Writing in The Hechinger Report (February 7, 2011), Jennifer Oldham addresses "The evolution of teaching evolution," explaining that, even in the face of persistent challenges and obstacles, "scientists and teachers are pushing to make evolution the backbone of biology lesson-plans from kindergarten through high school." Alluding to Michael B. Berkman and Eric Plutzer's recent column, she wrote, "They have their work cut out for them. A recent article in Science found that almost three out of four high school students will get no schooling in evolutionary biology, or a version 'fraught with misinformation.'"
Louise Mead — formerly Education Project Director at NCSE, now Education Director at the BEACON Center for the Study of Evolution in Action — explained, "there's been a realization that we have to address the misconceptions. There has been a renewed focus on how we teach evolution and renewed outreach." Cited were the University of California Museum of Paleontology's Understanding Evolution website, the BioKIDS curriculum developed at the University of Michigan, and the Evolution Readiness curriculum developed by the Concord Consortium.

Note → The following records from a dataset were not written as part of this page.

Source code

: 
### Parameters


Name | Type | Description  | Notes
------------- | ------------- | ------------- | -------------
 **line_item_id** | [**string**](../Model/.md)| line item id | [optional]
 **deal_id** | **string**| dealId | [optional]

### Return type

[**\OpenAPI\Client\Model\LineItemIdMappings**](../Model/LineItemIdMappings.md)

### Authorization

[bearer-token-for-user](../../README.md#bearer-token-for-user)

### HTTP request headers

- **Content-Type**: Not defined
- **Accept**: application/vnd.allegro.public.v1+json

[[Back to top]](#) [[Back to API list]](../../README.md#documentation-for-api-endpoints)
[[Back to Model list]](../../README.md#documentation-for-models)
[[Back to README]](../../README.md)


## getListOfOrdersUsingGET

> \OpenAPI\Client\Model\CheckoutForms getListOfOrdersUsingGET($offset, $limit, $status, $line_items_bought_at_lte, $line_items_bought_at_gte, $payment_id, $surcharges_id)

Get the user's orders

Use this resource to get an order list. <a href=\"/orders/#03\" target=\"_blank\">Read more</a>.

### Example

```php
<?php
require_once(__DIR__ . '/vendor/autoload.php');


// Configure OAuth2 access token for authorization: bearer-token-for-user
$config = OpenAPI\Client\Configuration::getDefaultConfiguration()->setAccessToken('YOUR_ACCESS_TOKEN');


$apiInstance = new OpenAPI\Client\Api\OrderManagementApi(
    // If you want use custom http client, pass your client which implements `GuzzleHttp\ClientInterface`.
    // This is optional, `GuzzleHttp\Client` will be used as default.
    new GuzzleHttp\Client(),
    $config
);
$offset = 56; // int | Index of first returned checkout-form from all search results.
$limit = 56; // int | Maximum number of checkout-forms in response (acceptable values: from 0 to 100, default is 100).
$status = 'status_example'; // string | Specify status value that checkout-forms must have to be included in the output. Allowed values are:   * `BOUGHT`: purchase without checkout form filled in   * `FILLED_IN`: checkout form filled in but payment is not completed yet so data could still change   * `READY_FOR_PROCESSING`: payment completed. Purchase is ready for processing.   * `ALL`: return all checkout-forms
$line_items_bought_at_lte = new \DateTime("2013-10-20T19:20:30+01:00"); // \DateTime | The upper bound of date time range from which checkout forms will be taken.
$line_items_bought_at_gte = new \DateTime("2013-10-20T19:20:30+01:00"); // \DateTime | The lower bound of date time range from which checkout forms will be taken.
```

The hope is that such resources will give teachers the knowledge they need to have confidence in teaching evolution, Judy Scotchmoor of UCMP explained. Jeremy Mohn, a biology teacher in Kansas who teaches evolution, also urged the necessity of addressing the nonscientific concerns of students in presenting evolution, observing, "You don't have people in a chemistry classroom who have been raised to believe that the periodic table comes from the devil and that if they believe in it they are going to go to hell."